Ratatouille et Rosé
I’ve mentioned my love for everything French before. I may be Norwegian by birth, but somewhere in my long line of Viking ancestors (son 2 is immensely proud of that fact) there must have been a Mediterranean. When I’m lucky enough to spend some time in France, I feel at home. But since that rarely happens, I must resort to other means and cooking and eating French food is thus the next best thing. French wine works too!
When our Wineclub decided on exploring rosé wines I knew exactly what to bring — and what to pair it with. A Provence rosé and ratatouille. Best friends. Match made in heaven.
Here’s my version of ratatouille, based on various recipes I’ve tried over the years. This is the kind of dish that changes slightly every time you make it. A dash of more herbs here, an extra zucchini there.
Luckily herbs grow without too much care, thyme seems to be able to withstand a lot and we’re grateful for that, as it also goes with so many dishes (even dessert).
Eggplants are full of moisture, so salting and letting them sweat a bit makes for a more concentrated flavour.
Takes a few pots and pans, but the result is worth it.
My work is done, now it’s up to time.
A selection of French rosé wine. All delicious, yet different.
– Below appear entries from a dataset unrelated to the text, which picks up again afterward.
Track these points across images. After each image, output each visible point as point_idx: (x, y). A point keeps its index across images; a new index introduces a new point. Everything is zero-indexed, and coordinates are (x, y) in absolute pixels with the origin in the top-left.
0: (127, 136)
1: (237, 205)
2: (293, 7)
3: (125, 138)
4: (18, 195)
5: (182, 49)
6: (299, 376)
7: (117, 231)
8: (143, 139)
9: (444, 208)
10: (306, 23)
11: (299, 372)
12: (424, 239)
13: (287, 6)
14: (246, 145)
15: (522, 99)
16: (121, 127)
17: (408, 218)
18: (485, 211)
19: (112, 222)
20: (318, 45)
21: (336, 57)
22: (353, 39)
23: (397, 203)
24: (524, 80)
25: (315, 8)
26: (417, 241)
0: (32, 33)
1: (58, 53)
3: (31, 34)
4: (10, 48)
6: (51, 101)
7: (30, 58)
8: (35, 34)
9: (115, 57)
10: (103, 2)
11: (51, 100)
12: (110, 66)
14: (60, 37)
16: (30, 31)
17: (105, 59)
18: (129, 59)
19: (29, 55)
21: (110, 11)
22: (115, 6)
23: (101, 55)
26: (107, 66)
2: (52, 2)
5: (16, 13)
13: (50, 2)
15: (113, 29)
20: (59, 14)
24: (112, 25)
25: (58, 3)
- 2 large eggplants, sliced
- olive oil
- lemon thyme
- 2 onions, halved, sliced
- 4 garlic cloves, chopped
- 3 bell peppers, cored, halved, sliced
- 4 large heirloom tomatoes, quartered, sliced
- 4 medium zucchini, sliced
- Kosher salt and freshly ground pepper
Layer the eggplant slices with salt in a colander, cover with something heavy and let drain.
Heat the oven to 450F.
Heat the olive oil in a large casserole over medium heat, sprinkle in the chopped thyme. Sauté onions and garlic for about 5 minutes, then add the bell peppers.
Meanwhile, pat the eggplant slices dry with a paper towel and spread out on a baking sheet covered in parchment and drizzled with olive oil. Add some olive oil on top as well as salt and pepper, roast in oven until golden, turning a few times.
Add the tomatoes and bay leaf to the onions and peppers, season with salt, and let simmer.
In a separate pan, heat olive oil and savory, add the sliced zucchini, salt and pepper, and sauté over medium-high heat.
Add the roasted eggplant and the golden zucchini to the casserole, stir and season to taste, then let simmer for about half an hour.
You can serve this as is, piping hot, lukewarm, and even cold. The flavours do develop with time, so if you can wait a day, even better.
So pour yourself a nice glass of chilled rosé and go to France in a meal!